Preventive Prophylactic Mastectomy

Peace of mind, with thoughtful reconstruction.

When the risk of breast cancer is high enough that prevention becomes a serious medical option, preventive prophylactic mastectomy is chosen. For a lot of patients, the choice isn’t just about the numbers. It’s about lowering the constant mental stress, the repeated screening cycles, and the sense of being stuck in limbo while you wait for results.

 

Dr. Kevin Haddad is in charge of the reconstructive strategy in this pathway. He will help you plan a result that feels natural on your body and respects your privacy. The goal is a reconstruction that looks calm and balanced, not like it was done with surgery or force.

From risk discussion to a real plan

Most patients get to this point after a structured risk assessment that usually includes genetics, family patterns, imaging, and counseling from a specialist. The goal is to go from not knowing what to do to having a clear plan that you can follow.

Dr. Kevin Haddad takes a practical approach to the process: make sure the reconstruction fits with the goal of prevention, keep decisions clear, and make sure the aesthetic plan helps emotional health instead of adding to stress.

What surgery can and cannot guarantee

This operation is very good at lowering risk, but it doesn’t make it “zero risk” in the strictest sense. That matters because having realistic expectations gives you the most peace of mind: a meaningful reduction in risk and a good follow-up plan.

When Dr. Kevin Haddad talks about reconstruction, he says the same thing: the goal is to make something that looks natural and fits your body, with decisions made for stability and comfort over time, not for a dramatic early look.

Preserving the outside while removing the inside

There are different ways to do a risk-reducing mastectomy, and the method used will affect how much of the outer breast envelope (skin and, in some cases, the nipple–areola complex) is kept. The right choice depends on medical suitability and the surgeon’s judgment, and it also affects how reconstruction is planned.

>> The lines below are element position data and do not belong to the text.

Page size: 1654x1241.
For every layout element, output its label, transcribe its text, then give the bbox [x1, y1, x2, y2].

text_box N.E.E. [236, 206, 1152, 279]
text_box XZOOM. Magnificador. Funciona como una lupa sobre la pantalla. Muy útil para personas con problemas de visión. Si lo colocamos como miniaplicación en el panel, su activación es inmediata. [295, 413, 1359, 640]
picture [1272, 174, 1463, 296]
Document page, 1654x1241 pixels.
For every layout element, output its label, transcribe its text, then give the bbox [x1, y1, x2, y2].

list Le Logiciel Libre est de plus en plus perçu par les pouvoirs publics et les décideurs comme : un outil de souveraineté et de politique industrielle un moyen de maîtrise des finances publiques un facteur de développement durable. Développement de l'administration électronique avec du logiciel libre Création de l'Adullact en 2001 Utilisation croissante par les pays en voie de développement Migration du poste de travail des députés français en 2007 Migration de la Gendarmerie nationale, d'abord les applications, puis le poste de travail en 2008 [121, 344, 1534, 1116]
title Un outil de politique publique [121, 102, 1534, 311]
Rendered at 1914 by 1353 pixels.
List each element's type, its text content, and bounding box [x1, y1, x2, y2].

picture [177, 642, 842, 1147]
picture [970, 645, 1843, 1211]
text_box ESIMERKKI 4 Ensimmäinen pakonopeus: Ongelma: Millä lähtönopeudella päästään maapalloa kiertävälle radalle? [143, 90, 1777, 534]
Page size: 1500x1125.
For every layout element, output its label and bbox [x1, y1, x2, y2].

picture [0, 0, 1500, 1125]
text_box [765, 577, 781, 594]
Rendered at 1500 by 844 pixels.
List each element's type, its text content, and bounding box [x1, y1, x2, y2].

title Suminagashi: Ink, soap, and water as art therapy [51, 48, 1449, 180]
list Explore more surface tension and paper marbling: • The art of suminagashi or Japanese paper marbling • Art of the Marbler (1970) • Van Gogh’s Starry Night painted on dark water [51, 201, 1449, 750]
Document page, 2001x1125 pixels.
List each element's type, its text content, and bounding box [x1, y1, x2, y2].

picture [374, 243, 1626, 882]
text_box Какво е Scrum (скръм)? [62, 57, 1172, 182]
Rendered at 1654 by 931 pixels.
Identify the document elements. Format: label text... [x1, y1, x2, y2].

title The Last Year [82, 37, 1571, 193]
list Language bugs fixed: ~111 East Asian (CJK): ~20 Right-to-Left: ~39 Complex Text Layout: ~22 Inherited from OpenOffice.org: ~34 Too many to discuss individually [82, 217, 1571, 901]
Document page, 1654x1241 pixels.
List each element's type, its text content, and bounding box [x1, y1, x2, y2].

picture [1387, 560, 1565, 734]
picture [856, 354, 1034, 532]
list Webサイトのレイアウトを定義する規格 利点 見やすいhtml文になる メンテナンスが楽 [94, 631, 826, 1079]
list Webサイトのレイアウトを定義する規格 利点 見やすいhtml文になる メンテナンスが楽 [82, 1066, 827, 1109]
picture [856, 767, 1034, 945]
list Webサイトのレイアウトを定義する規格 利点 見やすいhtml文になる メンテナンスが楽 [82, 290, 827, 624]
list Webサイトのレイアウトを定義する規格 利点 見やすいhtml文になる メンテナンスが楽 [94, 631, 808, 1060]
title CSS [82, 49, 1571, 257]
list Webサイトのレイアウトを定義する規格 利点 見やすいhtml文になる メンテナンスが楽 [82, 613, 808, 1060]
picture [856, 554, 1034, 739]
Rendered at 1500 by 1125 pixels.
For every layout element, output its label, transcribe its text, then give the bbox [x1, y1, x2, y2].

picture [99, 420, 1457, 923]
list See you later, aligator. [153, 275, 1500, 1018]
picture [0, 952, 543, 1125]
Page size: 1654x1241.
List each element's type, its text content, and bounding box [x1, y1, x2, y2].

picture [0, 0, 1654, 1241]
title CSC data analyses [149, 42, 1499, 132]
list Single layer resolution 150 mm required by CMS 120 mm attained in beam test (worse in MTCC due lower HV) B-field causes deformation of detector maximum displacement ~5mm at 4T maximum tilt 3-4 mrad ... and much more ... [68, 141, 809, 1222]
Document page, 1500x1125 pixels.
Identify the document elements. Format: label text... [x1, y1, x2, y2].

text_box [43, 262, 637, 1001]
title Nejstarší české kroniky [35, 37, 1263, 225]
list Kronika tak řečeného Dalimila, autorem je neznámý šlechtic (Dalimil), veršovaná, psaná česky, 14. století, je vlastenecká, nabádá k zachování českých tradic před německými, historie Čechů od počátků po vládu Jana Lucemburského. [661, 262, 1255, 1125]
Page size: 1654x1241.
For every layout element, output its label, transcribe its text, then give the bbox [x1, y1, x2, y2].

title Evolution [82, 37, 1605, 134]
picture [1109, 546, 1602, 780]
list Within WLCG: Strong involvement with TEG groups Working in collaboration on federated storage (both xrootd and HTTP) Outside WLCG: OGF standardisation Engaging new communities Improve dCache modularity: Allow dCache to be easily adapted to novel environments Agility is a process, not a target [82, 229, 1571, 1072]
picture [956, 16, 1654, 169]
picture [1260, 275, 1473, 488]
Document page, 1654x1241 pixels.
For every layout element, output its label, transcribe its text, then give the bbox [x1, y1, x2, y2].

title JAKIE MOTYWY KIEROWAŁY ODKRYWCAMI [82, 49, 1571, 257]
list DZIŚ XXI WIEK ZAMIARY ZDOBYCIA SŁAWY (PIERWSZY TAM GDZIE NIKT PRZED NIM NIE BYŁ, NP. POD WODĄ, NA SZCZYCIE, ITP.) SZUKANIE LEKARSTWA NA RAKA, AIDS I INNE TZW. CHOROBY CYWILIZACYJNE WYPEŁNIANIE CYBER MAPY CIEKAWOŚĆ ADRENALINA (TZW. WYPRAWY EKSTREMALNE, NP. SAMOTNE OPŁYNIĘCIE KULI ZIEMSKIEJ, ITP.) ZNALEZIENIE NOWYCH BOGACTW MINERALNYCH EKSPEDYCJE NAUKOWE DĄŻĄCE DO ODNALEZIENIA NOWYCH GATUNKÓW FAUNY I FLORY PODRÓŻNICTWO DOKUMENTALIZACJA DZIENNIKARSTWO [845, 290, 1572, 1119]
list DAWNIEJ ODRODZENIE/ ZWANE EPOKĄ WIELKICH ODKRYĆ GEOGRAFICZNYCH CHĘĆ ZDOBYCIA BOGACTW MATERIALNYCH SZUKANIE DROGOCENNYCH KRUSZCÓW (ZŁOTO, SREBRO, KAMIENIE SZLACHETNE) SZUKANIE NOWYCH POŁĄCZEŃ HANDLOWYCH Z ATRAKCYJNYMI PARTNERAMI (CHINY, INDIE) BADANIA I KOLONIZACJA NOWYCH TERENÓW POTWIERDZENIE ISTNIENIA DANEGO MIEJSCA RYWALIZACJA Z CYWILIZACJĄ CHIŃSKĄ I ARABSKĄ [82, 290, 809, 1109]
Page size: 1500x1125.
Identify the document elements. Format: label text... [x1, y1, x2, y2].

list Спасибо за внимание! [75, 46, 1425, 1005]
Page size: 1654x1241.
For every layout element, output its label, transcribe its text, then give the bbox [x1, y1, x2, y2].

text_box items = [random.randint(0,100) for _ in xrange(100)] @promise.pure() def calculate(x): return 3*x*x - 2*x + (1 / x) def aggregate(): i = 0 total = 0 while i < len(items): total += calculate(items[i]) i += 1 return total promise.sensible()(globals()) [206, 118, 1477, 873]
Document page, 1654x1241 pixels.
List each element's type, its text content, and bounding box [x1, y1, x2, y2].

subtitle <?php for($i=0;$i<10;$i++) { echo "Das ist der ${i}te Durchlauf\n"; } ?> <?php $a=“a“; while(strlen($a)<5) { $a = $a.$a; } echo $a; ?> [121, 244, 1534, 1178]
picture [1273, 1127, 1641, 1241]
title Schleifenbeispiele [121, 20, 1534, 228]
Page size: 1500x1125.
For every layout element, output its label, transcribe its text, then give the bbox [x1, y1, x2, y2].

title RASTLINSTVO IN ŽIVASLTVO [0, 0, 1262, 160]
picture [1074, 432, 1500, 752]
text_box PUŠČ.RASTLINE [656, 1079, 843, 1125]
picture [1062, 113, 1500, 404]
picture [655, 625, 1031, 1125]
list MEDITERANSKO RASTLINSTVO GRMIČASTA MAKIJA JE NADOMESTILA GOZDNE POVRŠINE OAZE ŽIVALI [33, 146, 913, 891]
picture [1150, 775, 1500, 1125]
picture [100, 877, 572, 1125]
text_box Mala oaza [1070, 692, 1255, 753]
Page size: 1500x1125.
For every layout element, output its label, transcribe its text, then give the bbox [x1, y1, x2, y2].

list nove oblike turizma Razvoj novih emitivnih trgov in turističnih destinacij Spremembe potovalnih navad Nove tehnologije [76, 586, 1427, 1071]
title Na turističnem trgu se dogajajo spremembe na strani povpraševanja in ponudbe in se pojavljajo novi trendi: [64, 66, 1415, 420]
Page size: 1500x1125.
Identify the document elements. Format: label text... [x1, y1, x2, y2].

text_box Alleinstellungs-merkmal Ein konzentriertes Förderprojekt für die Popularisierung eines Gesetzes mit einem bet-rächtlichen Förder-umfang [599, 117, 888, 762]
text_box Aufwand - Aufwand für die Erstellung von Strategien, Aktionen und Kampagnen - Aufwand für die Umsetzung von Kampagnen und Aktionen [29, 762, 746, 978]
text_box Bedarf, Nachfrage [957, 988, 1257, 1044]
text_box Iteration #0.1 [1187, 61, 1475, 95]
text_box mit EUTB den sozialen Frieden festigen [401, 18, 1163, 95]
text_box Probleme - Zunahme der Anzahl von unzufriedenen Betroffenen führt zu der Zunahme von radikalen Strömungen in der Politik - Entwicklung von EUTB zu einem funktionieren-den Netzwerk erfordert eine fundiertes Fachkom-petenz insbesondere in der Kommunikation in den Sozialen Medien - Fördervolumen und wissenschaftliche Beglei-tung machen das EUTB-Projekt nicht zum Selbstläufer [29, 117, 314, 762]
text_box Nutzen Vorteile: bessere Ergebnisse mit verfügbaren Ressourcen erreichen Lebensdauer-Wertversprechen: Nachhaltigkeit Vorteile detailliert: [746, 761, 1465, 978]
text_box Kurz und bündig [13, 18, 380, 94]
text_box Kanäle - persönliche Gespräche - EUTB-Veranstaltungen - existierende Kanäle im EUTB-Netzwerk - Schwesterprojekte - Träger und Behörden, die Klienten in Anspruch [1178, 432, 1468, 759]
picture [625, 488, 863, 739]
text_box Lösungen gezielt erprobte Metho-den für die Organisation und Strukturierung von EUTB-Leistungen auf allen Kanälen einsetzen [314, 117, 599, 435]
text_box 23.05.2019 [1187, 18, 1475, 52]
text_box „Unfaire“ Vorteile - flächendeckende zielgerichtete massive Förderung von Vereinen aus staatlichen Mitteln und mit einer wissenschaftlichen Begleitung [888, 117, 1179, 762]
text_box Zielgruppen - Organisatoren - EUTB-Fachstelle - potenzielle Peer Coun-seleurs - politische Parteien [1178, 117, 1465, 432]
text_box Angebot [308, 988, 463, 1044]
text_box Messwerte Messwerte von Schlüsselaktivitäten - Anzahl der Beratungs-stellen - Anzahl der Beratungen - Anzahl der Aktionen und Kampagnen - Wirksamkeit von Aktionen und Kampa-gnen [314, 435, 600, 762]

Dr. Kevin Haddad helps you understand what each option really means: how to reshape the breast, where scars are likely to be, how natural the final shape can look, and what trade-offs come with each option.

Decisions to make early

It helps to make a few important decisions that will set the course for the whole thing before surgery. At this point, Dr. Kevin Haddad makes sure that the goal of the reconstruction fits with your lifestyle, body proportions, and comfort needs.

  • If reconstruction is done right away or later, and what time works best for you
  • If you want to keep your breasts the same size or if you want them to be smaller, the same size, or a little fuller
  • The type of reconstruction that works best for your body and how well you can handle recovery
  • The most important scar placement priorities for you in bras, swimwear, and everyday clothes If you want a single-stage approach when possible or a planned staged refinement for predictability

When these points are set early on, the plan makes more sense and the end result is usually more in line with what you wanted.

The body’s adjustment phase

It can be hard to understand how healing works at first because the first look is usually not the last look. Swelling can make the chest look bigger or firmer, and the skin may feel tight or strange. As time goes on, the tissues settle, the shape becomes softer and more natural, and the scars start to heal.

Dr. Kevin Haddad gets patients ready for this time of change so they don’t feel scared. The goal is to get a result that gets quieter over time, not one that looks big at first but then feels bad later.

Sensation and intimacy: honest expectations

Preventive breast surgery often changes sensation because nerves are affected. Some patients experience reduced sensation, altered sensitivity, or changes that feel emotionally significant even when they feel confident in their preventive decision.

Dr. Kevin Haddad addresses this directly and respectfully, because clarity is kinder than reassurance. Understanding what may change helps you make a decision that feels fully informed and helps you prepare for the emotional adjustment that can follow.

Long-term comfort and refinement over time

A preventative operation is a decision that will last for a long time, and the reconstruction should be planned with long-term comfort in mind. Patients may want small changes over time to make their breasts look more even, softer, or better in bras and swimsuits.

That doesn’t mean the first surgery “failed”; it usually just means that the process of optimizing a complex reconstruction is going as planned. Dr. Kevin Haddad thinks about how long something will last when he plans it. He wants it to have a stable shape, natural proportions, and be comfortable and discreet for years to come.